Recogió el sable láser y se lo colgó del cinto. A continuación, y aprovechando que ya había calentado los músculos, se dispuso a practicar sus ejercicios de lucha.
Apenas había recorrido unos metros cuando lo detuvo un resplandor familiar en el aire situado delante de él. Maul posó una rodilla en el suelo e inclinó la cabeza antes de que la figura encapuchada tuviera tiempo de solidificarse.
—Maestro —dijo—, ¿qué deseas de tu siervo?
El Señor Sith miró a su aprendiz.
—Estoy complacido por la manera en que llevaste a cabo la misión del Sol Negro. Esa organización tardará años en reconformarse.
Maul asintió ligeramente en agradecimiento. Esas alabanzas indirectas era el mayor reconocimiento a su trabajo que recibía, y aun así las recibía raras veces. Pero las alabanzas carecían de importancia, ni siquiera procediendo de Sidious. Lo único que importaba era servir a su Maestro.
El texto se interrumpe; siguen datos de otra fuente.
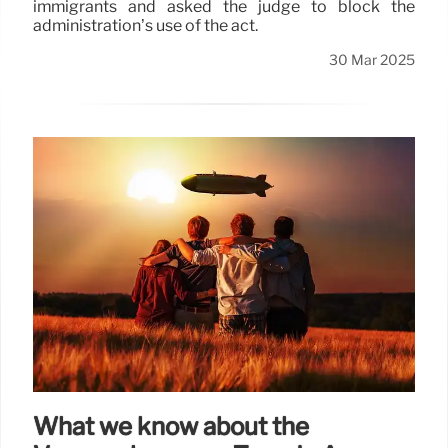
immigrants and asked the judge to block the
administration’s use of the act.
30 Mar 2025
What we know about the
—Tengo preparada otra tarea para ti.
—Todo lo que desee mi Maestro, se hará.
—Ha desaparecido Hath Monchar, uno de los cuatro neimoidianos con los que trato. Sospecho de una traición. Encuéntralo. Asegúrate de que no ha hablado con nadie del embargo que estamos preparando. Si lo ha hecho, mátalo, y haz lo mismo con todo aquel con el que haya hablado.
La imagen holográfica se desvaneció. Maul se incorporó y se dirigió a la puerta. Su paso era firme, sus ademanes seguros. Cualquier otro, incluso un Jedi, habría protestado diciendo que era una misión imposible. Después de todo, vivían en una galaxia muy grande. Pero el fracaso no era una opción para Darth Maul. Ni siquiera era un concepto.